*Passage provided*:
Before we leave this topic, let me add one more bit of information. Enjoying, savoring chocolate is much more than a mere moment on the lips (and 20 years on the hips). Experiencing chocolate is actually very similar to tasting wine. Just as wine grapes are influenced by soil and climate, chocolate picks up nuanced flavors from variances in altitude, terrain, and weather. You will find that if you are purchasing chocolate to eat (rather than bake or cook with) the flavor will vary by manufacturer.

Is It Difficult to Make Cheddar Cheese?

How difficult is it to make cheddar cheese? Our cheese here (in Brazil), with the exception of a Gorgonzola, is rather flavorless. We have never made cheese before, is cheddar difficult to make?

Mary, I have a simple answer with a complicated background. Yes, you can make cheddar (or other hard cheeses) at home. The basic ingredients are:

  • 2 gallons of whole milk
  • 1 packet direct-set mesophilic starter (or 4 ounces prepared mesophilic starter)
    1/2 teaspoon liquid rennet (or 1/2 rennet tablet) diluted in 1/4 cup unchlorinated water
  • 1 tablespoon cheese salt

I found a great make-it-yourself recipe here.

But then it gets a bit complicated (I feel like I'm Alice falling down the rabbit hole). If you can find a source for "direct-set mesophilic starter" you are good to go. But if not, what do you do?

Well, this website explains how to make your own starter.

*Source information*:
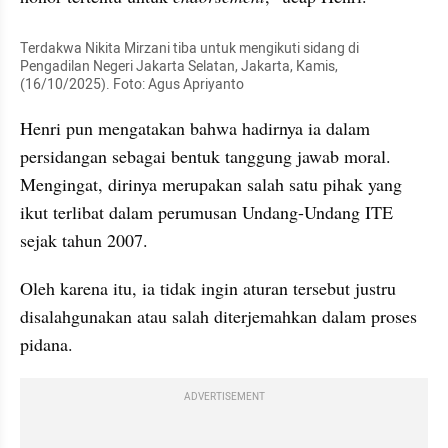
Terdakwa Nikita Mirzani tiba untuk mengikuti sidang di 
Pengadilan Negeri Jakarta Selatan, Jakarta, Kamis, 
(16/10/2025). Foto: Agus Apriyanto
Henri pun mengatakan bahwa hadirnya ia dalam 
persidangan sebagai bentuk tanggung jawab moral. 
Mengingat, dirinya merupakan salah satu pihak yang 
ikut terlibat dalam perumusan Undang-Undang ITE 
sejak tahun 2007.
Oleh karena itu, ia tidak ingin aturan tersebut justru 
disalahgunakan atau salah diterjemahkan dalam proses 
pidana.
ADVERTISEMENT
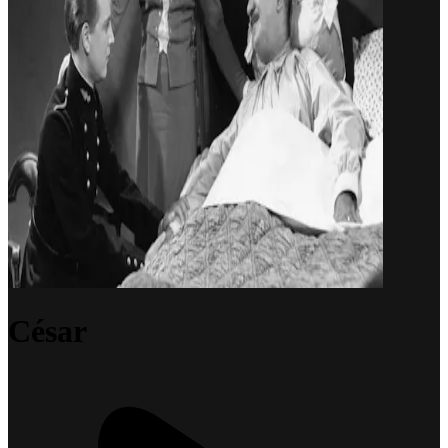
César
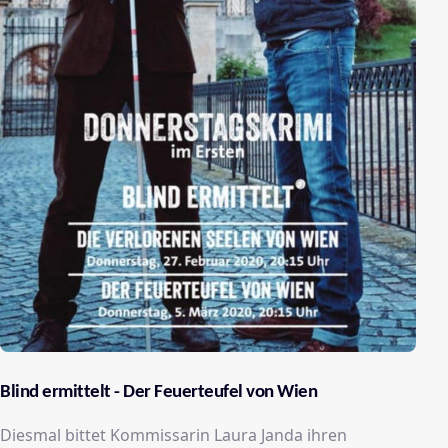
Blind ermittelt - Der Feuerteufel von Wien
Diesmal bittet Kommissarin Laura Janda ihren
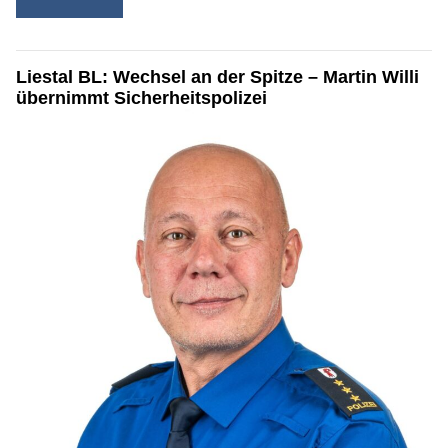
Liestal BL: Wechsel an der Spitze – Martin Willi
übernimmt Sicherheitspolizei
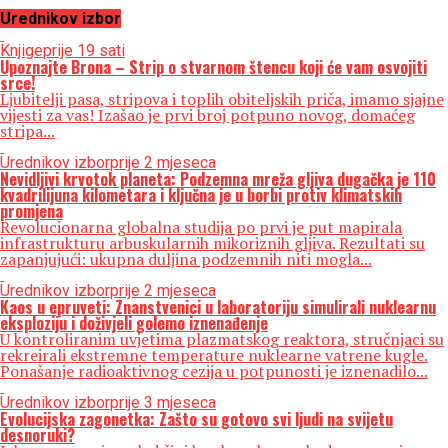
Urednikov izbor
Knjige
prije 19 sati
Upoznajte Brona – Strip o stvarnom štencu koji će vam osvojiti
srce!
Ljubitelji pasa, stripova i toplih obiteljskih priča, imamo sjajne
vijesti za vas! Izašao je prvi broj potpuno novog, domaćeg
stripa...
Urednikov izbor
prije 2 mjeseca
Nevidljivi krvotok planeta: Podzemna mreža gljiva dugačka je 110
kvadrilijuna kilometara i ključna je u borbi protiv klimatskih
promjena
Revolucionarna globalna studija po prvi je put mapirala
infrastrukturu arbuskularnih mikoriznih gljiva. Rezultati su
zapanjujući: ukupna duljina podzemnih niti mogla...
Urednikov izbor
prije 2 mjeseca
Kaos u epruveti: Znanstvenici u laboratoriju simulirali nuklearnu
eksploziju i doživjeli golemo iznenađenje
U kontroliranim uvjetima plazmatskog reaktora, stručnjaci su
rekreirali ekstremne temperature nuklearne vatrene kugle.
Ponašanje radioaktivnog cezija u potpunosti je iznenadilo...
Urednikov izbor
prije 3 mjeseca
Evolucijska zagonetka: Zašto su gotovo svi ljudi na svijetu
desnoruki?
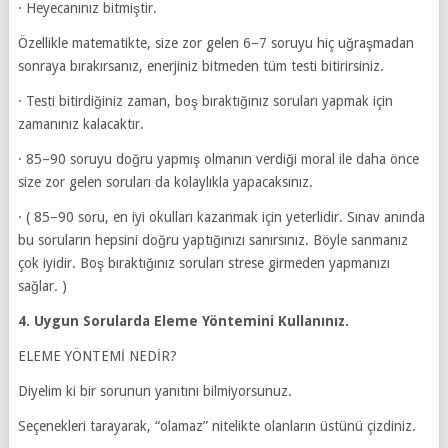
· Heyecanınız bitmiştir.
Özellikle matematikte, size zor gelen 6–7 soruyu hiç uğraşmadan
sonraya bırakırsanız, enerjiniz bitmeden tüm testi bitirirsiniz.
· Testi bitirdiğiniz zaman, boş bıraktığınız soruları yapmak için
zamanınız kalacaktır.
· 85–90 soruyu doğru yapmış olmanın verdiği moral ile daha önce
size zor gelen soruları da kolay­lıkla yapacaksınız.
· ( 85–90 soru, en iyi okulları kazanmak için yeterlidir. Sınav anında
bu soruların hepsini doğru yaptığınızı sanırsınız. Böyle sanmanız
çok iyidir. Boş bıraktığınız soruları strese girmeden yapmanızı
sağlar. )
4. Uygun Sorularda Eleme Yöntemini Kullanınız.
ELEME YÖNTEMİ NEDİR?
Diyelim ki bir sorunun yanıtını bilmiyorsunuz.
Seçenekleri tarayarak, “olamaz” nitelikte olanların üstünü çizdiniz.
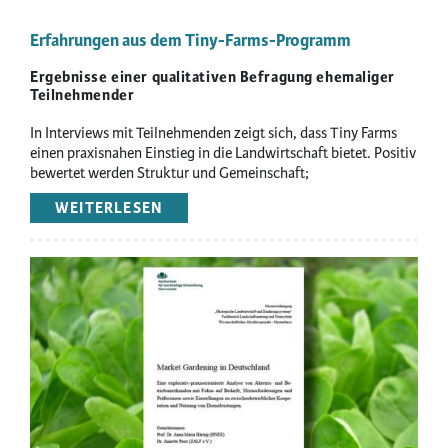
Erfahrungen aus dem Tiny-Farms-Programm
Ergebnisse einer qualitativen Befragung ehemaliger
Teilnehmender
In Interviews mit Teilnehmenden zeigt sich, dass Tiny Farms
einen praxisnahen Einstieg in die Landwirtschaft bietet. Positiv
bewertet werden Struktur und Gemeinschaft;
Herausforderungen liegen u. a. in Bürokratie und
WEITERLESEN
ÜBER
wirtschaftlichen Unsicherheiten.
ERFAHRUNGEN
AUS
DEM
Image
TINY-
FARMS-
PROGRAMM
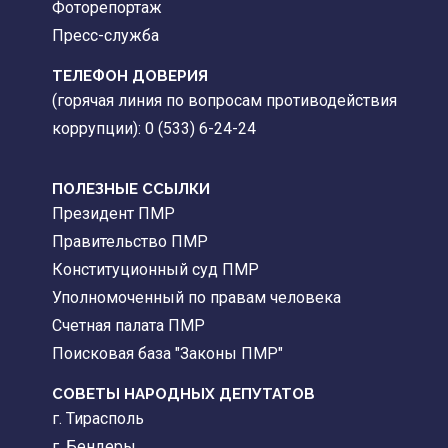
Фоторепортаж
Пресс-служба
ТЕЛЕФОН ДОВЕРИЯ
(горячая линия по вопросам противодействия
коррупции): 0 (533) 6-24-24
ПОЛЕЗНЫЕ ССЫЛКИ
Президент ПМР
Правительство ПМР
Конституционный суд ПМР
Уполномоченный по правам человека
Счетная палата ПМР
Поисковая база "Законы ПМР"
СОВЕТЫ НАРОДНЫХ ДЕПУТАТОВ
г. Тирасполь
г. Бендеры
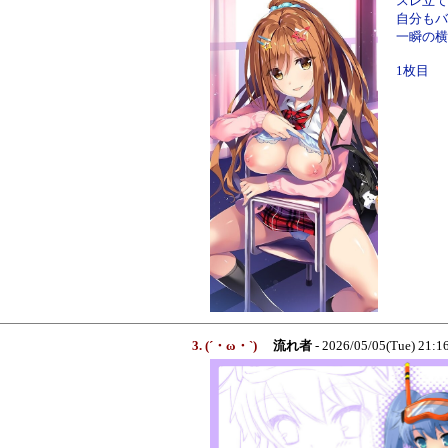
スレ立て
自分もバ
一瞬の横
1枚目
3. (´・ω・`)
流れ者
- 2026/05/05(Tue) 21:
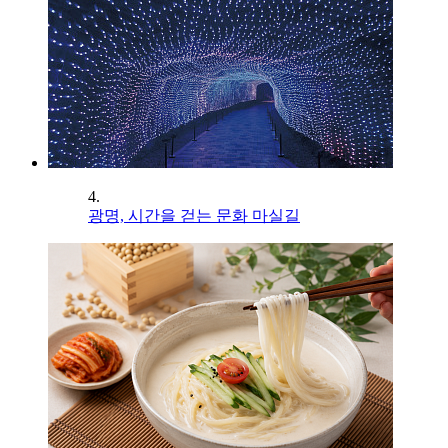
4.
광명, 시간을 걷는 문화 마실길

*Tasks*:
(a) Name every basic ingredient the cheddar passage gives for making cheddar at home, with its amount.
(b) Rename "Henri" to "Heri" in the records, starting at their first line and stopping after the line that contains "übernimmt Sicherheitspolizei", and reproduce those lines with nothing else altered. Leave the pictures out.

*Solutions for each task*:
(a)
- 2 gallons of whole milk
- 1 packet direct-set mesophilic starter (or 4 ounces prepared mesophilic starter)
- 1/2 teaspoon liquid rennet (or 1/2 rennet tablet) diluted in 1/4 cup unchlorinated water
- 1 tablespoon cheese salt

(b)
Terdakwa Nikita Mirzani tiba untuk mengikuti sidang di 
Pengadilan Negeri Jakarta Selatan, Jakarta, Kamis, 
(16/10/2025). Foto: Agus Apriyanto
Heri pun mengatakan bahwa hadirnya ia dalam 
persidangan sebagai bentuk tanggung jawab moral. 
Mengingat, dirinya merupakan salah satu pihak yang 
ikut terlibat dalam perumusan Undang-Undang ITE 
sejak tahun 2007.
Oleh karena itu, ia tidak ingin aturan tersebut justru 
disalahgunakan atau salah diterjemahkan dalam proses 
pidana.
ADVERTISEMENT
César
Blind ermittelt - Der Feuerteufel von Wien
Diesmal bittet Kommissarin Laura Janda ihren
Liestal BL: Wechsel an der Spitze – Martin Willi
übernimmt Sicherheitspolizei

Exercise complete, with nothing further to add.